If bookmark has child then it's keyvalue will be child.
Bookmark's name is saved as title in keyvalue pair of
book_mark
variable.
Bookmark's page number is saved as page in keyvalue pair of
book_mark
variable.
So the code will be
{
foreach (KeyValuePair<string, object> kvr in bk)
{
if (kvr.Key == "Kids" || kvr.Key == "kids")
{
}
else if (kvr.Key == "Title" || kvr.Key == "title")
{
string name= new System.Windows.Forms.TreeNode(kvr.Value.ToString());
}
else if (kvr.Key == "Page" || kvr.Key == "page")
{
int page number = Regex.Match(kvr.Value.ToString(), "[0-9]+").Value;
}
}
}
Recursive search also will be the same.
Now the bookmark name and corresponding page number have to show as tree style. I use .net's TreeView to perform this.
When I found each bookmark's name and page number i added it to the treeview and when i found each child i perform a recursive search.
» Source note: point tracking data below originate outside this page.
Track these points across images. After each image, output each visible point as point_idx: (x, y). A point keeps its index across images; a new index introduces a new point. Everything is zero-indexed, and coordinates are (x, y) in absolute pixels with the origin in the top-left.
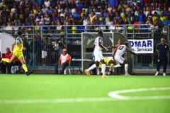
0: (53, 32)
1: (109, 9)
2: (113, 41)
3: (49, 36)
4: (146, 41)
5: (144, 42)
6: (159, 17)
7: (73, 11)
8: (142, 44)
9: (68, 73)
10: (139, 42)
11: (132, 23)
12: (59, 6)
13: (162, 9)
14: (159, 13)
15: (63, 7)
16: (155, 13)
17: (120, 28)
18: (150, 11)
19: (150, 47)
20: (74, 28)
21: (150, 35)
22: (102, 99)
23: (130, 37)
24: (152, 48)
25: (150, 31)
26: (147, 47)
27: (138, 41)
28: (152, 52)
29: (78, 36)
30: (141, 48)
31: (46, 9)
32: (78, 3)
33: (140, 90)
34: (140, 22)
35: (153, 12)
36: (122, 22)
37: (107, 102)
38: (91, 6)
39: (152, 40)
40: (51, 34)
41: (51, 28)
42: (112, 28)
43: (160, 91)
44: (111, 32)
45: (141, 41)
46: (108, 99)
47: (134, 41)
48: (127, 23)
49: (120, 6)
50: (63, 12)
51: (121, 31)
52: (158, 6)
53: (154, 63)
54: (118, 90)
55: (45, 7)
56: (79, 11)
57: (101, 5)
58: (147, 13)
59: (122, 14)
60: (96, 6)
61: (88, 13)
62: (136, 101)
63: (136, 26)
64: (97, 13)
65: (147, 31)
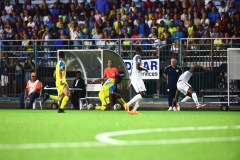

To perform the searching and adding to treeview is a slow process and the user interface may be frozen.
So I used BackgroundWorker
to do the work.
The whole code to do this is given below......
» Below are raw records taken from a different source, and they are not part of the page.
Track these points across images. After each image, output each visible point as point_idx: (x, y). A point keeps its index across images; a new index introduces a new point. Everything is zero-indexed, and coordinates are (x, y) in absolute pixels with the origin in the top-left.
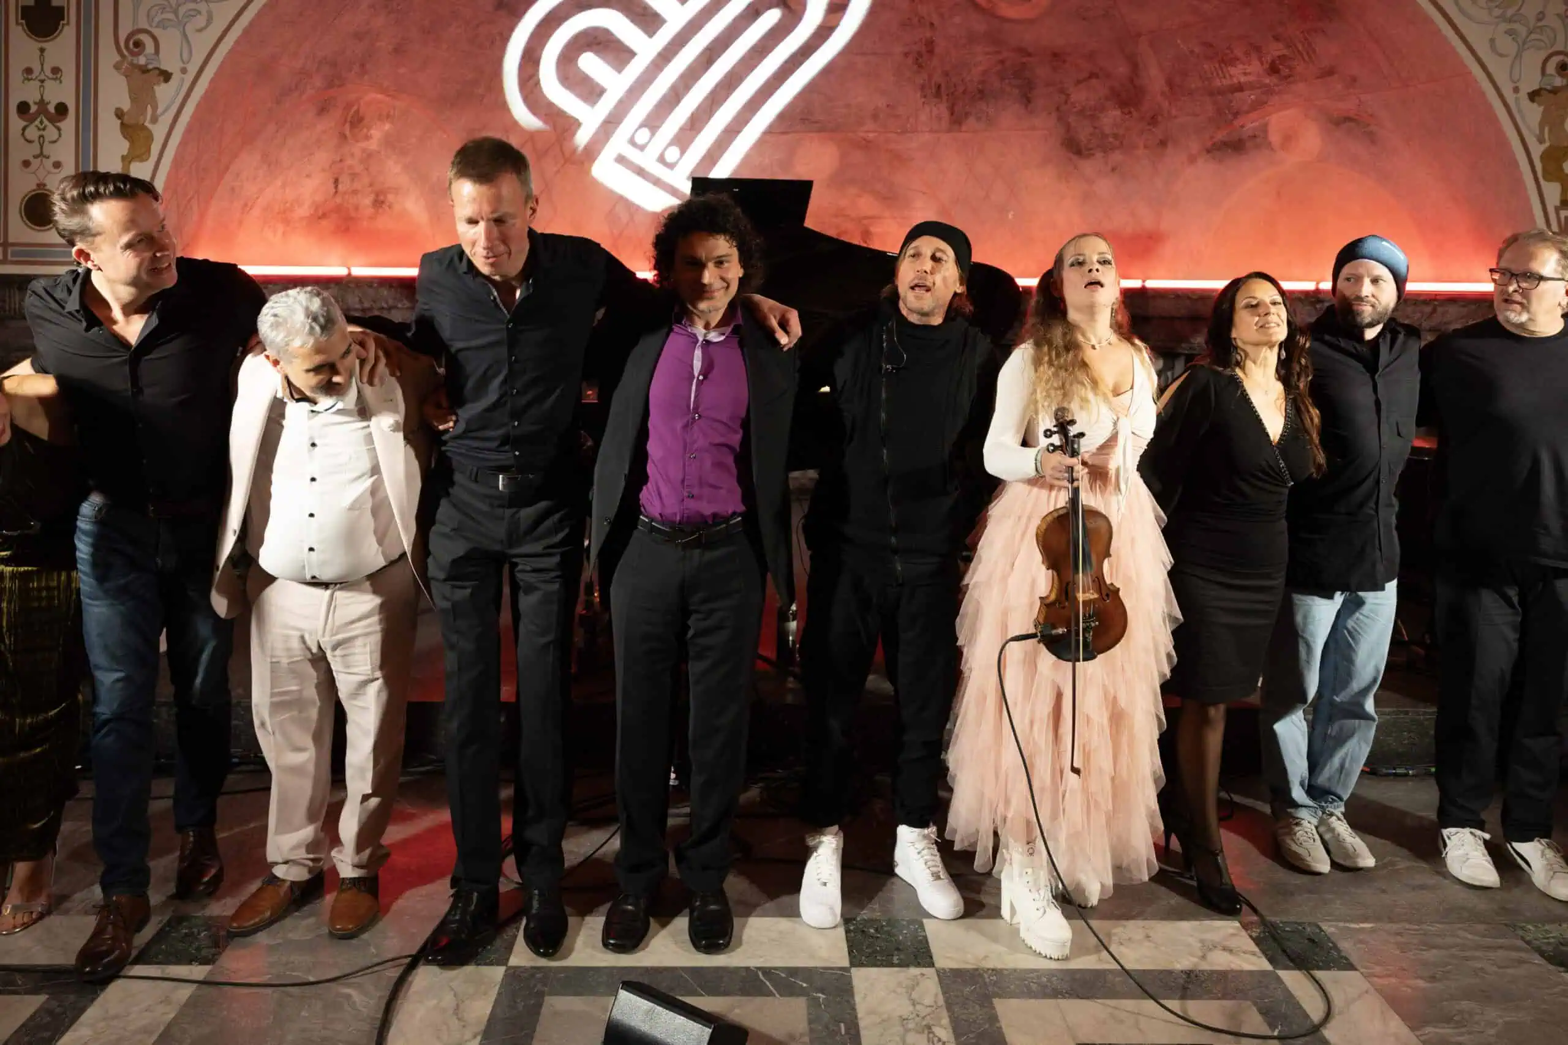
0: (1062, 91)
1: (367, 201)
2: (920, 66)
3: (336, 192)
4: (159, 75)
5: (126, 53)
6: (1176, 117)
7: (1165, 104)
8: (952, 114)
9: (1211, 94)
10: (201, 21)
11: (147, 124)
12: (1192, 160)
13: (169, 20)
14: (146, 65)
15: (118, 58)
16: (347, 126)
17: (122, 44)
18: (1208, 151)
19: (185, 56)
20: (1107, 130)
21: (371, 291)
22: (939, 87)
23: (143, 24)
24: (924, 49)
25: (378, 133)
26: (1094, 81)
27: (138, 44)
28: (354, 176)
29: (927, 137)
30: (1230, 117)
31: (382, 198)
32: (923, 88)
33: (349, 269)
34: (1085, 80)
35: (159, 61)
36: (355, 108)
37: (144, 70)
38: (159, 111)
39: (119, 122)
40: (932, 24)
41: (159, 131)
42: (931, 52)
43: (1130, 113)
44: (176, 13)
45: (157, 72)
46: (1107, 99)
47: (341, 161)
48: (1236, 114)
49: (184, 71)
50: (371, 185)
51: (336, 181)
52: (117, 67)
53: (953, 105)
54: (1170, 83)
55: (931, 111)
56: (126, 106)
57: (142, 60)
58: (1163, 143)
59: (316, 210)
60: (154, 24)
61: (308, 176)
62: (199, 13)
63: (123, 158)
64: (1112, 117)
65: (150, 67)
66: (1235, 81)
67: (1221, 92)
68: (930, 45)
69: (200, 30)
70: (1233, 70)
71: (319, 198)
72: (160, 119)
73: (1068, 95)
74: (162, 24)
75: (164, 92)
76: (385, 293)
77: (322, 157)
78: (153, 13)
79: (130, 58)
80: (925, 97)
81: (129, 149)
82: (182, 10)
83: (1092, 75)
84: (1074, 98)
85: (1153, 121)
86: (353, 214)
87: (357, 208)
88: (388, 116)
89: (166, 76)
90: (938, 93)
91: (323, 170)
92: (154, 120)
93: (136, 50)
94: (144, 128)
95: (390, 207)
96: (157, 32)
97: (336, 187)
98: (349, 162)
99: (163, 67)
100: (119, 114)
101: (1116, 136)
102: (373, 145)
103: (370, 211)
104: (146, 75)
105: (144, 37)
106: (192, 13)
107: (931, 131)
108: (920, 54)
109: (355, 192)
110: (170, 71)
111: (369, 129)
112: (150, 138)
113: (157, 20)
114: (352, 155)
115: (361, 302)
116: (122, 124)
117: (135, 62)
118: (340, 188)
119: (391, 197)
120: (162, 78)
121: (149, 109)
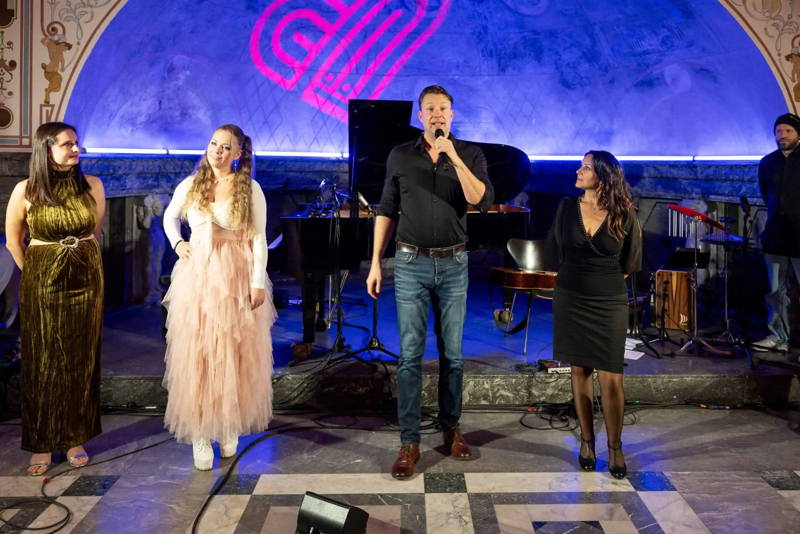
0: (557, 53)
1: (177, 114)
2: (480, 40)
3: (160, 109)
4: (65, 46)
5: (48, 34)
6: (617, 68)
7: (611, 61)
8: (499, 66)
9: (634, 55)
10: (87, 17)
11: (59, 72)
12: (627, 91)
13: (72, 17)
14: (59, 40)
15: (43, 37)
16: (166, 72)
17: (45, 29)
18: (635, 86)
19: (79, 36)
20: (583, 75)
21: (180, 163)
22: (491, 51)
23: (57, 19)
24: (482, 31)
25: (183, 76)
26: (573, 48)
27: (54, 29)
28: (170, 100)
29: (487, 78)
30: (645, 67)
31: (185, 112)
32: (483, 51)
33: (168, 151)
34: (569, 47)
35: (65, 38)
36: (171, 62)
37: (57, 43)
38: (65, 65)
39: (44, 71)
40: (485, 17)
41: (65, 76)
42: (486, 32)
43: (593, 65)
44: (74, 13)
45: (64, 44)
46: (581, 57)
47: (163, 91)
48: (647, 66)
49: (79, 44)
50: (179, 105)
51: (160, 103)
52: (43, 41)
53: (500, 60)
54: (612, 49)
55: (488, 64)
56: (47, 62)
57: (56, 38)
58: (612, 82)
59: (150, 117)
60: (63, 19)
61: (145, 100)
62: (87, 13)
63: (46, 90)
64: (584, 67)
65: (61, 41)
66: (646, 49)
67: (639, 55)
68: (485, 28)
69: (87, 22)
70: (644, 43)
71: (151, 111)
72: (66, 70)
73: (560, 55)
74: (67, 20)
75: (68, 55)
76: (188, 164)
77: (152, 90)
78: (62, 13)
79: (50, 37)
80: (484, 56)
81: (49, 85)
82: (77, 11)
83: (572, 45)
84: (563, 57)
85: (606, 70)
86: (170, 120)
87: (172, 117)
88: (188, 67)
89: (69, 46)
90: (491, 55)
91: (153, 96)
92: (63, 70)
93: (52, 32)
94: (56, 74)
95: (190, 116)
96: (63, 23)
97: (160, 106)
98: (167, 92)
99: (67, 42)
100: (44, 67)
101: (586, 77)
102: (180, 83)
103: (179, 119)
104: (58, 46)
105: (57, 26)
106: (83, 13)
107: (489, 75)
108: (480, 32)
109: (170, 108)
110: (71, 44)
111: (178, 74)
112: (60, 79)
113: (64, 17)
114: (169, 88)
115: (174, 169)
116: (46, 72)
117: (52, 39)
118: (163, 106)
119: (190, 111)
120: (67, 48)
121: (60, 64)
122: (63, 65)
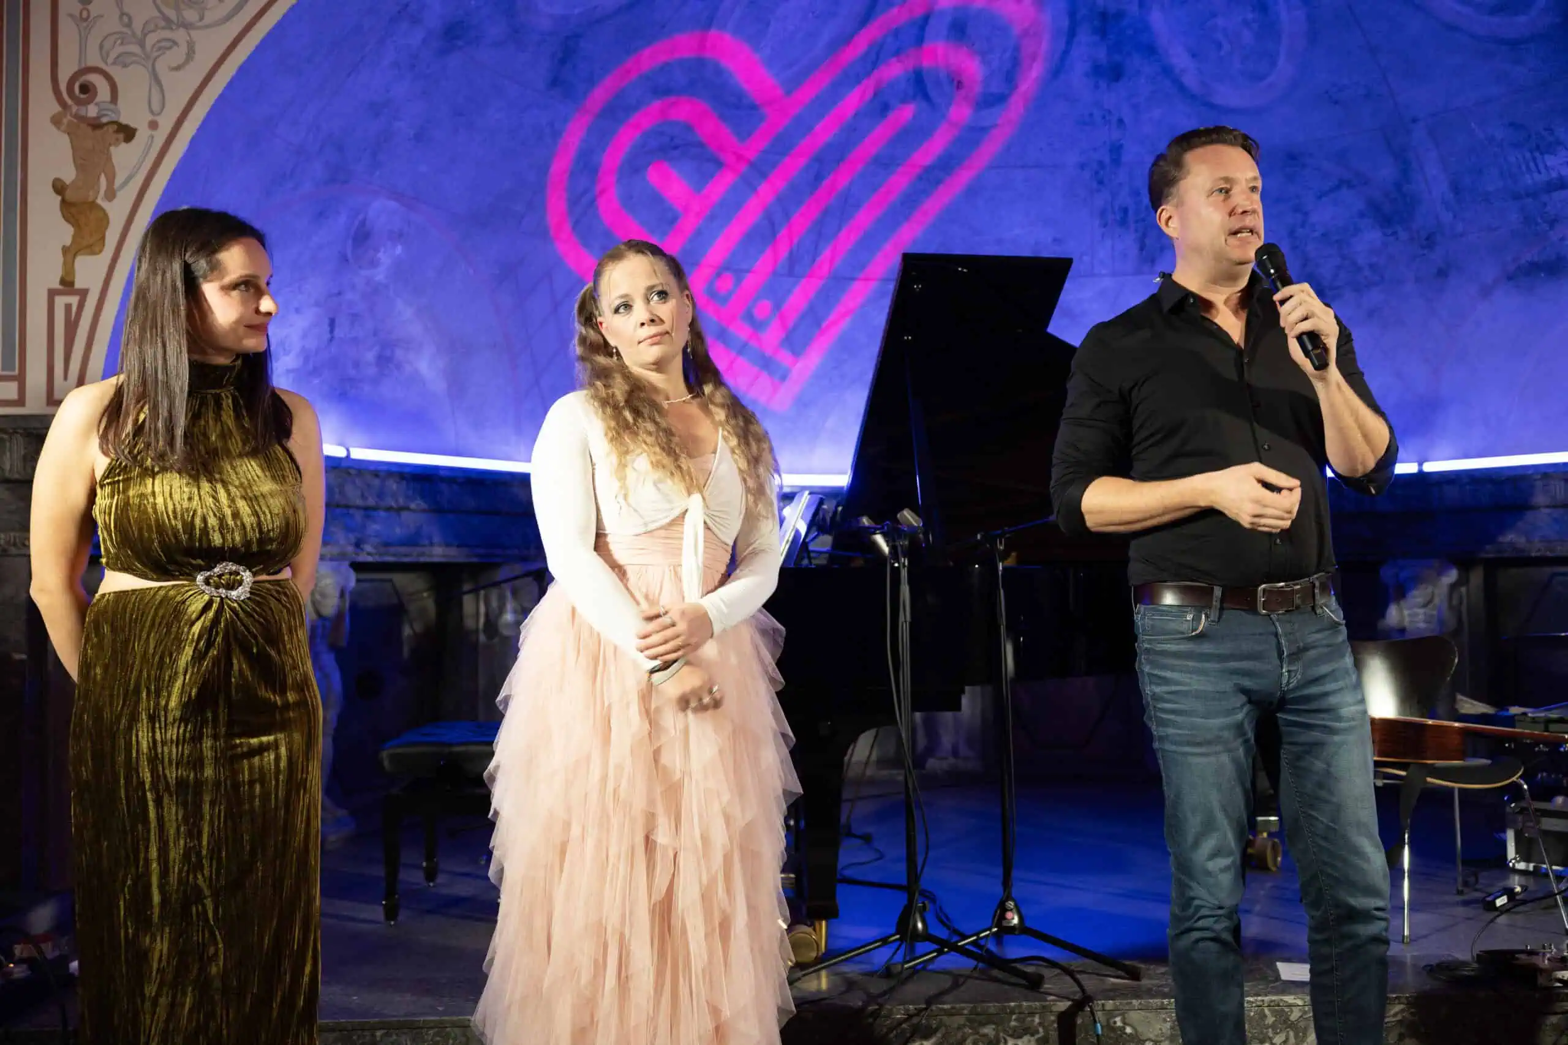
0: (1297, 209)
1: (370, 356)
2: (1101, 182)
3: (331, 339)
4: (117, 131)
5: (69, 102)
6: (1462, 235)
7: (1447, 217)
8: (1142, 249)
9: (1517, 197)
10: (177, 55)
11: (99, 201)
12: (1486, 292)
13: (134, 54)
14: (98, 118)
15: (57, 108)
16: (350, 242)
17: (63, 87)
18: (1510, 278)
19: (156, 107)
20: (1361, 261)
21: (376, 482)
22: (1125, 211)
23: (94, 60)
24: (1107, 160)
25: (388, 256)
26: (1344, 191)
27: (85, 88)
28: (355, 317)
29: (1107, 282)
30: (1546, 226)
31: (388, 353)
32: (1103, 213)
33: (348, 450)
34: (1332, 190)
35: (118, 113)
36: (361, 217)
37: (96, 125)
38: (118, 182)
39: (59, 198)
40: (1121, 121)
41: (116, 211)
42: (1116, 161)
43: (1395, 233)
44: (142, 45)
45: (115, 127)
46: (1362, 215)
47: (339, 294)
48: (1553, 223)
49: (153, 125)
50: (375, 334)
51: (332, 323)
52: (56, 121)
53: (1144, 235)
54: (1456, 188)
55: (1113, 248)
56: (69, 174)
57: (92, 111)
58: (1442, 273)
59: (307, 359)
60: (110, 60)
61: (297, 311)
62: (175, 43)
63: (65, 250)
64: (1371, 236)
65: (104, 120)
66: (1554, 175)
67: (1533, 194)
68: (1116, 150)
69: (178, 68)
70: (1550, 160)
71: (312, 344)
72: (119, 194)
73: (1306, 214)
74: (122, 61)
75: (124, 156)
76: (395, 486)
77: (316, 286)
78: (107, 45)
79: (74, 109)
80: (1105, 225)
81: (74, 237)
82: (151, 40)
83: (1342, 183)
84: (1314, 218)
85: (1430, 242)
86: (352, 372)
87: (357, 365)
88: (401, 235)
89: (128, 133)
90: (1123, 223)
91: (317, 304)
92: (111, 195)
93: (82, 96)
94: (93, 206)
95: (399, 367)
96: (112, 71)
97: (332, 331)
98: (349, 296)
99: (124, 120)
100: (59, 187)
101: (1372, 266)
102: (380, 275)
103: (372, 371)
104: (98, 132)
105: (95, 79)
106: (168, 44)
107: (1114, 274)
108: (1101, 164)
109: (355, 340)
110: (133, 125)
111: (377, 250)
112: (104, 220)
113: (113, 55)
114: (353, 287)
115: (363, 497)
116: (64, 204)
117: (82, 112)
118: (338, 332)
119: (399, 353)
120: (121, 136)
121: (103, 179)
122: (111, 181)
public void recursive_search(IList<Dictionary<string, object>> ilist, TreeNode tnt)
{
foreach (Dictionary<string, object> bk in ilist)
{
foreach (KeyValuePair<string, object> kvr in bk)
{
if (kvr.Key == "Kids" || kvr.Key == "kids")
{
IList<Dictionary<string, object>> child =
(IList<Dictionary<string, object>>)kvr.Value;
recursive_search(child, tn);
}
else if (kvr.Key == "Title" || kvr.Key == "title")
{
tn = new System.Windows.Forms.TreeNode(kvr.Value.ToString());
}
else if (kvr.Key == "Page" || kvr.Key == "page")
{
tn.ToolTipText = Regex.Match(kvr.Value.ToString(), "[0-9]+").Value;
tnt.Nodes.Add(tn);
}
}
}
}
void bgw_DoWork(string reader_name)
{
reader = new iTextSharp.text.pdf.PdfReader(reader_name);
IList<Dictionary<string, object>> book_mark = SimpleBookmark.GetBookmark(reader);
foreach (Dictionary<string, object> bk in book_mark)
{
foreach (KeyValuePair<string, object> kvr in bk)
{
if (kvr.Key == "Kids" || kvr.Key == "kids")
{
IList<Dictionary<string, object>> child =
(IList<Dictionary<string, object>>)kvr.Value;
treeView1.Invoke((MethodInvoker)(() => recursive_search(child, tn)));
}
else if (kvr.Key == "Title" || kvr.Key == "title")
{
tn = new System.Windows.Forms.TreeNode(kvr.Value.ToString());
}
else if (kvr.Key == "Page" || kvr.Key == "page")
{
tn.ToolTipText = Regex.Match(kvr.Value.ToString(), "[0-9]+").Value;
treeView1.Invoke((MethodInvoker)(() => treeView1.Nodes.Add(tn)));
}
}
}
}
Points of Interest
PDF file format is really interesting. It keeps all the data as object.
Extracting data from PDF is easy but you have to know the file format very well.